Many of city's leaders rose to their positions during the past five years, after a wave of corruption scandals swept several politicians from office. That period has been marked for the most part by tidy, low-drama governance and an economic boom that has left tax coffers overflowing. Political debates, often focused on how best to steer those dollars to progressive programs, tend to be more technocratic than visceral.


By contrast, the controversy over White - which was compounded by the revelation that the lawmaker donated $500 from his constituent services fund to a Chicago rally at which Nation of Islam leader Louis Farrakhan denounced Jews - has often seemed a throwback to the more emotionally charged era when former mayor and council member Marion Barry Jr. presided over the city's political life.

White made the parallel explicit last month in a 36-minute Facebook Live video filmed at the corner of Martin Luther King Jr. and Malcolm X avenues in southeast, in the heart of the poor and overwhelmingly black neighborhoods he represents.


Invoking the late Barry - who also represented Ward 8 and often returned to themes of race and personal persecution when facing scandal - White refused to apologize for his ties to the Nation of Islam and suggested his supporters would flood city hall if his colleagues tried to reprimand him.


"I am not resigning, I'm not backing down, I'm not discouraged, I'm not depressed, so run all the media stories you want because my people are going to support me," White said.


Barry often marshaled the volatile forces of race-based politics, arguing that the city's white economic elites were lined up against the interests of black residents. But he did so while deftly retaining the support of some liberal whites and his famous tirades against the news media were offset by phone calls in which he sought to charm or pressure the reporters he was bashing in public.


By contrast, White's defiant message was tailored to his political base. In the absence of a sure hand to calm tensions citywide, worse was to come.


Five days after White posted his Facebook video, Lopez, then a former Bowser campaign aide whom the mayor appointed to the board of the D.C. Housing Authority, organized an event he billed as a "unity" rally in support of White. White had no role in organizing the event and did not attend.


It was there that Abdul Khadir Muhammad, a Farrakhan representative, called Silverman a "fake Jew" and referred to Jews as "termites."


Bowser said she asked Lopez to apologize, but did not call for his resignation. Only five of the council's 13 members called for Bowser to dismiss him. Privately, some in city hall said they were stunned that the mayor did not put a stop to the rally beforehand.


"The mayor was in a position to put her foot down and make some kind of declarative statement at numerous junctures throughout this wildfire, and she didn't," said Chuck Thies, a political consultant and frequent Bowser critic. "I think they were trying to figure out how to politically lead during this moment, and this moment didn't call for political leadership. It called for moral leadership."


Asked for comment, Bowser aides pointed to a long message she wrote last week on the Facebook page of Shmuel Herzfeld, an orthodox rabbi who had described her inaction as "personally painful."
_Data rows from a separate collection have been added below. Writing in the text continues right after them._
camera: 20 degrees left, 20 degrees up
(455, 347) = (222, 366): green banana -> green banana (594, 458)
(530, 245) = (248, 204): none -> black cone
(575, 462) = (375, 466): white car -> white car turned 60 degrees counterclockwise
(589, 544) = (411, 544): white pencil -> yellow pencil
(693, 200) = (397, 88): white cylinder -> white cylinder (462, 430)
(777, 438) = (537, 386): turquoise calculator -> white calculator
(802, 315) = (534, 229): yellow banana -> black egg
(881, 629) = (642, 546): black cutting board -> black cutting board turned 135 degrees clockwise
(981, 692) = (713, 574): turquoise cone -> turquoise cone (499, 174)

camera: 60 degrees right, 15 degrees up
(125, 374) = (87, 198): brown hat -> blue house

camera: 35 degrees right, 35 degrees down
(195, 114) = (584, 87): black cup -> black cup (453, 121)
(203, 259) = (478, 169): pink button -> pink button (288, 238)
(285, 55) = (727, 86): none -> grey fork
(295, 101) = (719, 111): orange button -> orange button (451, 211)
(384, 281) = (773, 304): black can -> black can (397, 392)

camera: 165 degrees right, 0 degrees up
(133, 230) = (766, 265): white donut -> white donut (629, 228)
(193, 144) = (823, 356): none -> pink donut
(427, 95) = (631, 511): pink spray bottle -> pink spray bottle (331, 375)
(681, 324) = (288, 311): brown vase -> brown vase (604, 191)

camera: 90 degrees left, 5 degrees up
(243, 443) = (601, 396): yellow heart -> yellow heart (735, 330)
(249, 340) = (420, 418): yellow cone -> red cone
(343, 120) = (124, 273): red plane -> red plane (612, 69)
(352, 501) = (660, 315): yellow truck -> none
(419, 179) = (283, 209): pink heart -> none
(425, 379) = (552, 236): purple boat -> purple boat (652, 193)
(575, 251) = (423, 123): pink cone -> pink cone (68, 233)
"I do not believe that the rise in anti-Semitic remarks over the last several years can be attributed to two individuals, nor do any of us think their punishment would solve the problem," Bowser wrote. "As mayor, it is my hope that the name calling among officials and calls for retribution do not obscure the real issues."


Herzfeld - who interrupted a meeting of District lawmakers Tuesday, shouting "shame on you" - said in an interview that both the mayor and council had taken the easy way out, mouthing platitudes rather than condemning specific actions.


"I don't think we as citizens should allow our elected officials to make political calculations when it comes to bigotry and hatred," said Herzfeld, of Ohev Sholom Synagogue in northwest Washington. "We have to just demand that there's a forceful confrontation, and not just through anodyne comments that aren't really cutting to the core of what was said, and who said it and how it was said."